As explained above, the present invention first magnetizes the magnetic layer of the recording sheet in a single direction, and then magnetizes the resistive layer of the recording sheet with a current-carrying electrode while applying a recording magnetic field according to the recording pattern. Electricity is applied to heat the magnetic layer of the recording sheet to a temperature near or above the Curie point of the magnetic material, forming a latent magnetized image, which is then developed.

Since the image is fixed, there is no need for time-consuming mechanical sub-scanning of the magnetic head to form a port image, and it is also possible to use multi-magnetic heads with minute pitch intervals, which is extremely difficult and expensive to manufacture. This has the effect that a high-speed, low-cost magnetic recording printer can be constructed.
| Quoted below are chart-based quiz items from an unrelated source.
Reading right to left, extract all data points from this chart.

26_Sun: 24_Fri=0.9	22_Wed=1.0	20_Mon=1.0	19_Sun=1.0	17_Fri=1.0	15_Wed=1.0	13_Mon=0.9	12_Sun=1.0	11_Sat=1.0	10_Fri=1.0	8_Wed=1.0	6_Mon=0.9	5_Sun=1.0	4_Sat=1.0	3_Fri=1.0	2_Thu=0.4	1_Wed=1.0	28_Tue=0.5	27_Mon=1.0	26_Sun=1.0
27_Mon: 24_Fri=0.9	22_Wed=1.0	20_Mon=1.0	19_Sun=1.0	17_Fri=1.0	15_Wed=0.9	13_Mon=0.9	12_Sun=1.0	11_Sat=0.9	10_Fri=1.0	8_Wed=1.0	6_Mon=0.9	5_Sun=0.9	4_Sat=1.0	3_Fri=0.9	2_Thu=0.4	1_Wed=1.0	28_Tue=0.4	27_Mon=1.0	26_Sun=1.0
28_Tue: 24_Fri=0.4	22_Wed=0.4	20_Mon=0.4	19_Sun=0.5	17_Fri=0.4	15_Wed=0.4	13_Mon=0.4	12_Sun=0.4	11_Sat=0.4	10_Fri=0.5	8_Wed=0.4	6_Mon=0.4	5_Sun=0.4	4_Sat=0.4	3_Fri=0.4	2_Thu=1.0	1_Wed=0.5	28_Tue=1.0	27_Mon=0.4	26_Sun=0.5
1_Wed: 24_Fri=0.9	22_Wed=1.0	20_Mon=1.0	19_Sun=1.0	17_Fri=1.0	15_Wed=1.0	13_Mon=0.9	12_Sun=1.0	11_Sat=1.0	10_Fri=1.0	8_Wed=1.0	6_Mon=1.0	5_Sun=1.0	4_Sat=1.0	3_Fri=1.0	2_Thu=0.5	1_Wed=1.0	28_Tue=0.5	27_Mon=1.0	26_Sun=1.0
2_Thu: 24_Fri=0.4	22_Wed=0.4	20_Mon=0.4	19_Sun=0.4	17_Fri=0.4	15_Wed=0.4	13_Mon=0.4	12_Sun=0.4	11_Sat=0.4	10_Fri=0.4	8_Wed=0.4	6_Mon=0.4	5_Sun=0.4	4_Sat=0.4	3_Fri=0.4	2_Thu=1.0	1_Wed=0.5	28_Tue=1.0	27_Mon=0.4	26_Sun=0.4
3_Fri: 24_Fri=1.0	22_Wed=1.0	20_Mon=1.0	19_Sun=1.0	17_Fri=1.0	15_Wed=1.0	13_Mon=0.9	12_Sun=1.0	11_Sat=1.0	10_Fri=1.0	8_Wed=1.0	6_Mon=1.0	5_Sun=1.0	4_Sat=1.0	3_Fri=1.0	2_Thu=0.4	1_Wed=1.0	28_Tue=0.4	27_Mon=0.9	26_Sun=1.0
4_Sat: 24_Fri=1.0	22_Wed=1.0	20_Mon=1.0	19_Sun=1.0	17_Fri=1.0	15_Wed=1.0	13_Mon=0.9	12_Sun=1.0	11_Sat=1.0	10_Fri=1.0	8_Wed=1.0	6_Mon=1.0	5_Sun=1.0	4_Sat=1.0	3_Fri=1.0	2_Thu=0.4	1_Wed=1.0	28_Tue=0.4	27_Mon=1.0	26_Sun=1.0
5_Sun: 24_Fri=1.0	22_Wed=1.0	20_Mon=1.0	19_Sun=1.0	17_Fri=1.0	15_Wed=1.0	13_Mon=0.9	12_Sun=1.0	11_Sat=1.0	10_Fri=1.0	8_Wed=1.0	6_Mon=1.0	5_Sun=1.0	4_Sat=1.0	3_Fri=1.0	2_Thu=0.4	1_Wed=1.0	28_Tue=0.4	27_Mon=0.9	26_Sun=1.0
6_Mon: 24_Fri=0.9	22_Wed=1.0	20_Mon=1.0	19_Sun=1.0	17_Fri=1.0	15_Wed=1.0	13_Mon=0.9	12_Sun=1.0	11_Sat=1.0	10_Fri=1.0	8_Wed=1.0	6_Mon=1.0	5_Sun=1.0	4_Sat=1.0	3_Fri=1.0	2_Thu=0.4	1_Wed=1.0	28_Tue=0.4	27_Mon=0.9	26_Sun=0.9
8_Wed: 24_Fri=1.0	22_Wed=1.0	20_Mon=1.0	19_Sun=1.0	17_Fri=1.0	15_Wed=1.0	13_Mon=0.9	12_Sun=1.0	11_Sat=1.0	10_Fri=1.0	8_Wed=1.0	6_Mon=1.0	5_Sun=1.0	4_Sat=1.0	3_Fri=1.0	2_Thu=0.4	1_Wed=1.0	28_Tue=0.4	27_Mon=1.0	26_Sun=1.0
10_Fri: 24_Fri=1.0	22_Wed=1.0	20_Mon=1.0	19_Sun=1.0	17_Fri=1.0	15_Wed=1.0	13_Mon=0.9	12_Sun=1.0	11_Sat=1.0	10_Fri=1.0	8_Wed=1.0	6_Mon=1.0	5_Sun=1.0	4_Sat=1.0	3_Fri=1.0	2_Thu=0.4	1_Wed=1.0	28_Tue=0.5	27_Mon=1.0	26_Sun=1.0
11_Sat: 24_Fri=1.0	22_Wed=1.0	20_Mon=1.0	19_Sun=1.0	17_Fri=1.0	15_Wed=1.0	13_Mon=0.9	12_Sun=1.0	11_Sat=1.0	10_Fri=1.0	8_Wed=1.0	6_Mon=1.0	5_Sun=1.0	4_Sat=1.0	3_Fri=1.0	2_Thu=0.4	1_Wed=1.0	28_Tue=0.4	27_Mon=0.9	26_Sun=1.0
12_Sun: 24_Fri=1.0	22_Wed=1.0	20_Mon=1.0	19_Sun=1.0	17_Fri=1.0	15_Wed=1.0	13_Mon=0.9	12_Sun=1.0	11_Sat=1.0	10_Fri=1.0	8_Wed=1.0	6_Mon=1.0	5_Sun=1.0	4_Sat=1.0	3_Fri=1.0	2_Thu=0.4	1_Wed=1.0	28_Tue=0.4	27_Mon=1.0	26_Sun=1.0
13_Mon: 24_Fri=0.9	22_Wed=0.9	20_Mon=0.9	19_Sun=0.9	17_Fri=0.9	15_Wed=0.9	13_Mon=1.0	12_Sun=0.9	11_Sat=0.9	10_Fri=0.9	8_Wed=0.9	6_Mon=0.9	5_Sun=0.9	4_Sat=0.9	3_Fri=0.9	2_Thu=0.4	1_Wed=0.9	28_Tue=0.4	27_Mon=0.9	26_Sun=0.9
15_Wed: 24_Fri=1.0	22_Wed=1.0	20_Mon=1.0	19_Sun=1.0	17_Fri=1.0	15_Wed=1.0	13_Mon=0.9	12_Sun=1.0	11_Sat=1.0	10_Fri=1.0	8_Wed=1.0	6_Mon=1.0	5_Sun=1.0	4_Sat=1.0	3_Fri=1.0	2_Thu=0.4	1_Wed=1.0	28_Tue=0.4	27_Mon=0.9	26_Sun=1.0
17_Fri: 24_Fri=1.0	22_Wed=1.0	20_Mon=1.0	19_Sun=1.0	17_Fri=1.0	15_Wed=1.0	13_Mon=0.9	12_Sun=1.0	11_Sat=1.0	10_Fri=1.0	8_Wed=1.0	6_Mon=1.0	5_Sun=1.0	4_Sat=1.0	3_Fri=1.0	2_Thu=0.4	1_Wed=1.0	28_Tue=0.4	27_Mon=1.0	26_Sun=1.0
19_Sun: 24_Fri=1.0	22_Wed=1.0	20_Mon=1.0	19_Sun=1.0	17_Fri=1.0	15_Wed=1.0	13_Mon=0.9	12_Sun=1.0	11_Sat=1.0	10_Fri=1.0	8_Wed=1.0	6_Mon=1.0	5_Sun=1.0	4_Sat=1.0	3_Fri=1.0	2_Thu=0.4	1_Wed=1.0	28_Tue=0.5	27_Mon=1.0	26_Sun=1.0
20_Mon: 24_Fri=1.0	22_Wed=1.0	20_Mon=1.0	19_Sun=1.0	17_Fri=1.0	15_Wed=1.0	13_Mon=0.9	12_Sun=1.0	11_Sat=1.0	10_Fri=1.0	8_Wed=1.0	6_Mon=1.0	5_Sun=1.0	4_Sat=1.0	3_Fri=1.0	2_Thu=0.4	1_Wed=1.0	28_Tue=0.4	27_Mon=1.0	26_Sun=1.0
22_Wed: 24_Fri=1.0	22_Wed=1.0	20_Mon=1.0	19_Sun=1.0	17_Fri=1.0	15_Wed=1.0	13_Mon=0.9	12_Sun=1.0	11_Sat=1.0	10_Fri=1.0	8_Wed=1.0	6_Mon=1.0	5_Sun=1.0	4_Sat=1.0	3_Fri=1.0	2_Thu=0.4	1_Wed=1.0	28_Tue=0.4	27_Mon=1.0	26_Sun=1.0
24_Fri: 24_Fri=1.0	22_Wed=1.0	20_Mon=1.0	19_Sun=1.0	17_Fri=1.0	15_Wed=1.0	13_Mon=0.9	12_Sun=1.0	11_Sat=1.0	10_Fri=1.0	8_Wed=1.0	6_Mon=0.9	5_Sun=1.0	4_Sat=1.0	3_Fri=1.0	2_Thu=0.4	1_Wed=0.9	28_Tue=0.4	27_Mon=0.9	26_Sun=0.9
[Brief explanation of drawings]

FIG. 1 is a plan view showing an embodiment of the present invention, and FIG. 2 is a plan view showing an embodiment of the present invention.
FIG. 3 is a cross-sectional view showing the structure of the recording sheet, FIG. 3 is a perspective view showing the structure of the recording head, and FIGS. 4(a) and 4(b) are schematic diagrams showing how the latent magnetized image is formed in the example. . l...Recording sheet 2...Recording head 3...Eraser 4...Developer 5...Transfer device 6...Fuser 7.・・・Cleaner 8・・・Paper

Claims (1)

[Claims] (1) A belt-shaped recording sheet in which three layers, a magnetic layer, a conductive layer, and a resistive layer having a higher resistivity than the conductive layer are laminated in this order, contacts the resistive layer of the recording sheet. a plurality of energized electrodes that are arranged in such a manner and can be driven independently;
A return electrode arranged so as to be in contact with the resistor layer of the recording sheet and insulated from the current-carrying electrode, and for visualizing a magnetized latent image formed on the recording sheet using a magnetic ink toner. a developing device, a transfer device for transferring the visible image onto paper, a cleaner for removing ink toner remaining on the recording sheet after transfer without being transferred, and a magnetic layer of the recording sheet. an eraser that magnetizes the recording sheet in a single direction in the longitudinal direction with respect to the sheet surface and erases the magnetized latent image; a magnet for generating a recording magnetic field for applying a recording magnetic field smaller than the coercive force of the body to the contact point between the recording sheet and the current-carrying electrode;
A magnetic recording printer comprising a fixing device for fixing a visible image transferred to paper.